[What is being asked]
The reply is to be an exact repetition of the entries that follow, with each picture left out.

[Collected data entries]
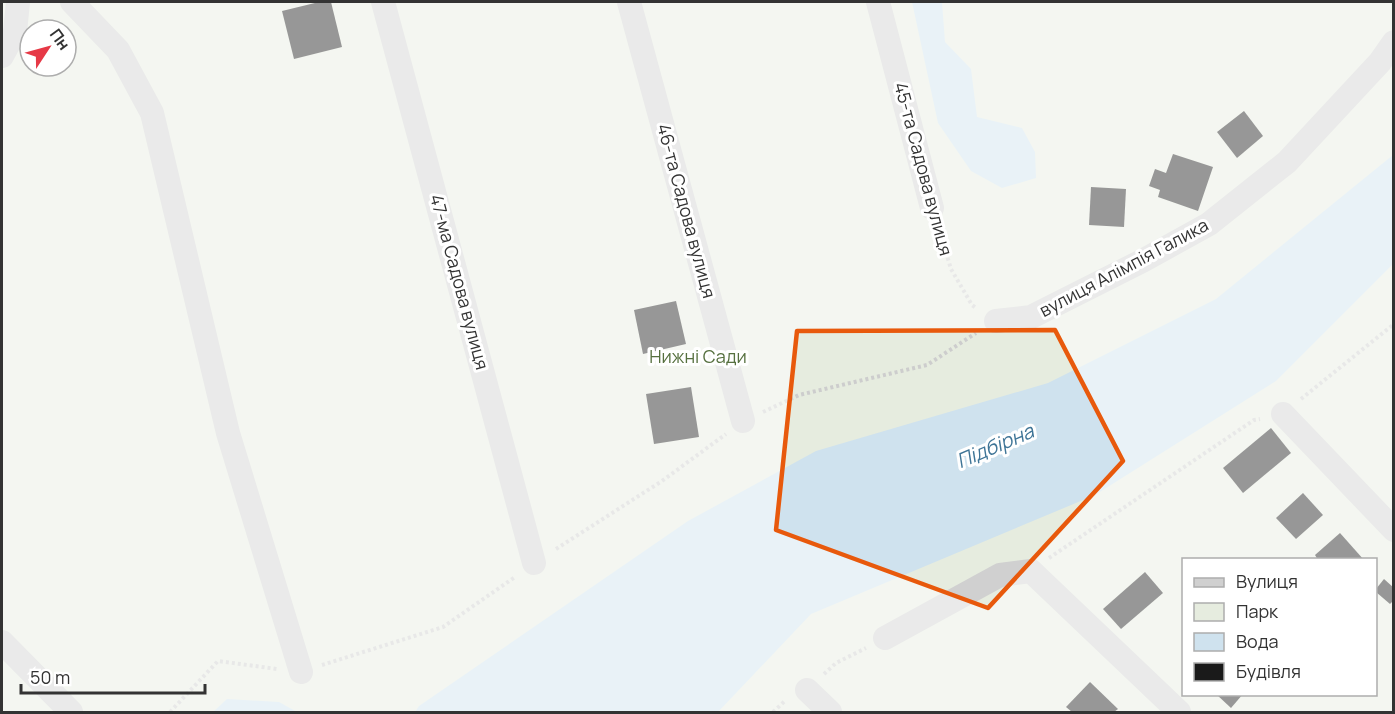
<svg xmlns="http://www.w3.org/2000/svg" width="1395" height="714" font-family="Manrope,sans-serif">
<rect width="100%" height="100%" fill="#fff"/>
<path fill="#e6ecdf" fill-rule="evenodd" d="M2,2h1391v710h-1391zM30,30h36v36h-36zM1184,560h192v134h-192z"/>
<g fill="#cfe2ee">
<path d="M912,2h30l3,40 26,27 6,48 45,11 13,24 1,26 -34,10 -31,-17 -33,-48z"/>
<path d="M1393,155v109l-117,117 -181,114 -284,119 -93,98h-303l4,-6 269,-185 128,-70 232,-68 168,-84z"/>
<path d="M227,699l52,3 18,10h-84z"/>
</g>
<g fill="#1a1a1a">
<path d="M319,2h12l11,45 -48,12 -12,-48z"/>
<path d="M1244,111l19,25 -26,22 -20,-26z"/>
<path d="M1173,154l40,13 -15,44 -40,-14 2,-7 -11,-4 6,-17 11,4z"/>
<path d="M1091,187l35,2 -2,38 -35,-2z"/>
<path d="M676,301l10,43 -43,10 -9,-44z"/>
<path d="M691,387l8,50 -45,7 -8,-50z"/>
<path d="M1271,428l20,25 -48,40 -20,-25z"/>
<path d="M1303,493l20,22 -27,24 -20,-21z"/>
<path d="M1340,533l24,27h-46l-3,-5z"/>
<path d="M1145,572l18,21 -42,36 -18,-20z"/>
<path d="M1384,579l10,9v12l-4,4 -14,-12v-3z"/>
<path d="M1090,682l28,27 -4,3h-42l-6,-5z"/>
<path d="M1216,694h27l-12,14z"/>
</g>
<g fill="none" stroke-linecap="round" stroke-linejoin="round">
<g stroke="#cdcdcd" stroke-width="4" stroke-dasharray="3 3" stroke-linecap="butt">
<path d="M939,229l12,40 21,36 4,3"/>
<path d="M1301,399l93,-75"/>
<path d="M763,412l36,-17 128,-30 49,-32"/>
<path d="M556,549l106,-68 64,-47"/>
<path d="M1049,558l205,-138 6,-1"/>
<path d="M322,665l121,-38 72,-50"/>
<path d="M824,674l12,-11 30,-15"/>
<path d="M170,712l48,-51 59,8"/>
<path d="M773,712l13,-12"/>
</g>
<g stroke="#d0d0d0" stroke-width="24">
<path d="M72,2l46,48 34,63 76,320 73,239"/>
<path d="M383,2l151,561"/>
<path d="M629,2l114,419"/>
<path d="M878,2l54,206"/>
<path d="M2,56l13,-24 3,-30"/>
<path d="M996,321l35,-4 113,-57 65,-36 78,-62 93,-100 14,-20"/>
<path d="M1283,414l111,116"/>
<path d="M885,638l115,-63 31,-4 148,141"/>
<path d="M2,642l69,70"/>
<path d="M807,690l23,22"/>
</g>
</g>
<path d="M0 0H1395V714H0ZM1055,330l68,131 -135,147 -212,-78 21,-199z" fill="#fff" fill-opacity=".55" fill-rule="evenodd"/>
<path fill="none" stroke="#e8590c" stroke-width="4.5" stroke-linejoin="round" d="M1055,330l68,131 -135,147 -212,-78 21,-199z"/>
<g text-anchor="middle" stroke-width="6" stroke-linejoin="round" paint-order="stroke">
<g font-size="18" fill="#333" stroke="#fff">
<text transform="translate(923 169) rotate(75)" y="6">45-та Садова вулиця</text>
<text transform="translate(686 211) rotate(75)" y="6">46-та Садова вулиця</text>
<text transform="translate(1124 268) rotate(-28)" y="6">вулиця Алімпія Галика</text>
<text transform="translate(459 282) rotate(75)" y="6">47-ма Садова вулиця</text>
</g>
<g font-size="18" fill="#56703f" stroke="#fff">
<text x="698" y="363">Нижні Сади</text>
</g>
<g font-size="20" font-style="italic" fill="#3f7597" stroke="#fff">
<text transform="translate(995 446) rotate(-23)" y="7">Підбірна</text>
</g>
</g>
<rect width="1395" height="714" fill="none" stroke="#333333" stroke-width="6"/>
<rect x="1182" y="558" width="195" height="138" fill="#ffffff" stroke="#adadad" stroke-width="1.5"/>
<rect x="1194" y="578" width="30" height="9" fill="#d0d0d0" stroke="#adadad" stroke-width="1.5"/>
<text x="1236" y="588" font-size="18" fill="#333333">Вулиця</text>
<rect x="1194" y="603" width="30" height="18" fill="#e6ecdf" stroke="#adadad" stroke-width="1.5"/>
<text x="1236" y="618" font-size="18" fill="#333333">Парк</text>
<rect x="1194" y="633" width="30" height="18" fill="#cfe2ee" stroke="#adadad" stroke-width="1.5"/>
<text x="1236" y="648" font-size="18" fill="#333333">Вода</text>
<rect x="1194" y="663" width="30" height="18" fill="#1a1a1a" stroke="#adadad" stroke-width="1.5"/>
<text x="1236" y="678" font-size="18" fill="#333333">Будівля</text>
<g transform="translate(48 48) rotate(54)"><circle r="28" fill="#ffffff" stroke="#adadad" stroke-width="1.5"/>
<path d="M0-4.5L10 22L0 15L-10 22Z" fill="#e63946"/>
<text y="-9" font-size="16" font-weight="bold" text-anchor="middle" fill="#333333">Пн</text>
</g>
<path d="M21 684v9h184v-9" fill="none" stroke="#333333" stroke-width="3"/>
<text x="30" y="684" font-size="18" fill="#333333" stroke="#ffffff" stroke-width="4.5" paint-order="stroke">50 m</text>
</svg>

[Exercise answer]
<svg xmlns="http://www.w3.org/2000/svg" width="1395" height="714" font-family="Manrope,sans-serif">
<rect width="100%" height="100%" fill="#fff"/>
<path fill="#e6ecdf" fill-rule="evenodd" d="M2,2h1391v710h-1391zM30,30h36v36h-36zM1184,560h192v134h-192z"/>
<g fill="#cfe2ee">
<path d="M912,2h30l3,40 26,27 6,48 45,11 13,24 1,26 -34,10 -31,-17 -33,-48z"/>
<path d="M1393,155v109l-117,117 -181,114 -284,119 -93,98h-303l4,-6 269,-185 128,-70 232,-68 168,-84z"/>
<path d="M227,699l52,3 18,10h-84z"/>
</g>
<g fill="#1a1a1a">
<path d="M319,2h12l11,45 -48,12 -12,-48z"/>
<path d="M1244,111l19,25 -26,22 -20,-26z"/>
<path d="M1173,154l40,13 -15,44 -40,-14 2,-7 -11,-4 6,-17 11,4z"/>
<path d="M1091,187l35,2 -2,38 -35,-2z"/>
<path d="M676,301l10,43 -43,10 -9,-44z"/>
<path d="M691,387l8,50 -45,7 -8,-50z"/>
<path d="M1271,428l20,25 -48,40 -20,-25z"/>
<path d="M1303,493l20,22 -27,24 -20,-21z"/>
<path d="M1340,533l24,27h-46l-3,-5z"/>
<path d="M1145,572l18,21 -42,36 -18,-20z"/>
<path d="M1384,579l10,9v12l-4,4 -14,-12v-3z"/>
<path d="M1090,682l28,27 -4,3h-42l-6,-5z"/>
<path d="M1216,694h27l-12,14z"/>
</g>
<g fill="none" stroke-linecap="round" stroke-linejoin="round">
<g stroke="#cdcdcd" stroke-width="4" stroke-dasharray="3 3" stroke-linecap="butt">
<path d="M939,229l12,40 21,36 4,3"/>
<path d="M1301,399l93,-75"/>
<path d="M763,412l36,-17 128,-30 49,-32"/>
<path d="M556,549l106,-68 64,-47"/>
<path d="M1049,558l205,-138 6,-1"/>
<path d="M322,665l121,-38 72,-50"/>
<path d="M824,674l12,-11 30,-15"/>
<path d="M170,712l48,-51 59,8"/>
<path d="M773,712l13,-12"/>
</g>
<g stroke="#d0d0d0" stroke-width="24">
<path d="M72,2l46,48 34,63 76,320 73,239"/>
<path d="M383,2l151,561"/>
<path d="M629,2l114,419"/>
<path d="M878,2l54,206"/>
<path d="M2,56l13,-24 3,-30"/>
<path d="M996,321l35,-4 113,-57 65,-36 78,-62 93,-100 14,-20"/>
<path d="M1283,414l111,116"/>
<path d="M885,638l115,-63 31,-4 148,141"/>
<path d="M2,642l69,70"/>
<path d="M807,690l23,22"/>
</g>
</g>
<path d="M0 0H1395V714H0ZM1055,330l68,131 -135,147 -212,-78 21,-199z" fill="#fff" fill-opacity=".55" fill-rule="evenodd"/>
<path fill="none" stroke="#e8590c" stroke-width="4.5" stroke-linejoin="round" d="M1055,330l68,131 -135,147 -212,-78 21,-199z"/>
<g text-anchor="middle" stroke-width="6" stroke-linejoin="round" paint-order="stroke">
<g font-size="18" fill="#333" stroke="#fff">
<text transform="translate(923 169) rotate(75)" y="6">45-та Садова вулиця</text>
<text transform="translate(686 211) rotate(75)" y="6">46-та Садова вулиця</text>
<text transform="translate(1124 268) rotate(-28)" y="6">вулиця Алімпія Галика</text>
<text transform="translate(459 282) rotate(75)" y="6">47-ма Садова вулиця</text>
</g>
<g font-size="18" fill="#56703f" stroke="#fff">
<text x="698" y="363">Нижні Сади</text>
</g>
<g font-size="20" font-style="italic" fill="#3f7597" stroke="#fff">
<text transform="translate(995 446) rotate(-23)" y="7">Підбірна</text>
</g>
</g>
<rect width="1395" height="714" fill="none" stroke="#333333" stroke-width="6"/>
<rect x="1182" y="558" width="195" height="138" fill="#ffffff" stroke="#adadad" stroke-width="1.5"/>
<rect x="1194" y="578" width="30" height="9" fill="#d0d0d0" stroke="#adadad" stroke-width="1.5"/>
<text x="1236" y="588" font-size="18" fill="#333333">Вулиця</text>
<rect x="1194" y="603" width="30" height="18" fill="#e6ecdf" stroke="#adadad" stroke-width="1.5"/>
<text x="1236" y="618" font-size="18" fill="#333333">Парк</text>
<rect x="1194" y="633" width="30" height="18" fill="#cfe2ee" stroke="#adadad" stroke-width="1.5"/>
<text x="1236" y="648" font-size="18" fill="#333333">Вода</text>
<rect x="1194" y="663" width="30" height="18" fill="#1a1a1a" stroke="#adadad" stroke-width="1.5"/>
<text x="1236" y="678" font-size="18" fill="#333333">Будівля</text>
<g transform="translate(48 48) rotate(54)"><circle r="28" fill="#ffffff" stroke="#adadad" stroke-width="1.5"/>
<path d="M0-4.5L10 22L0 15L-10 22Z" fill="#e63946"/>
<text y="-9" font-size="16" font-weight="bold" text-anchor="middle" fill="#333333">Пн</text>
</g>
<path d="M21 684v9h184v-9" fill="none" stroke="#333333" stroke-width="3"/>
<text x="30" y="684" font-size="18" fill="#333333" stroke="#ffffff" stroke-width="4.5" paint-order="stroke">50 m</text>
</svg>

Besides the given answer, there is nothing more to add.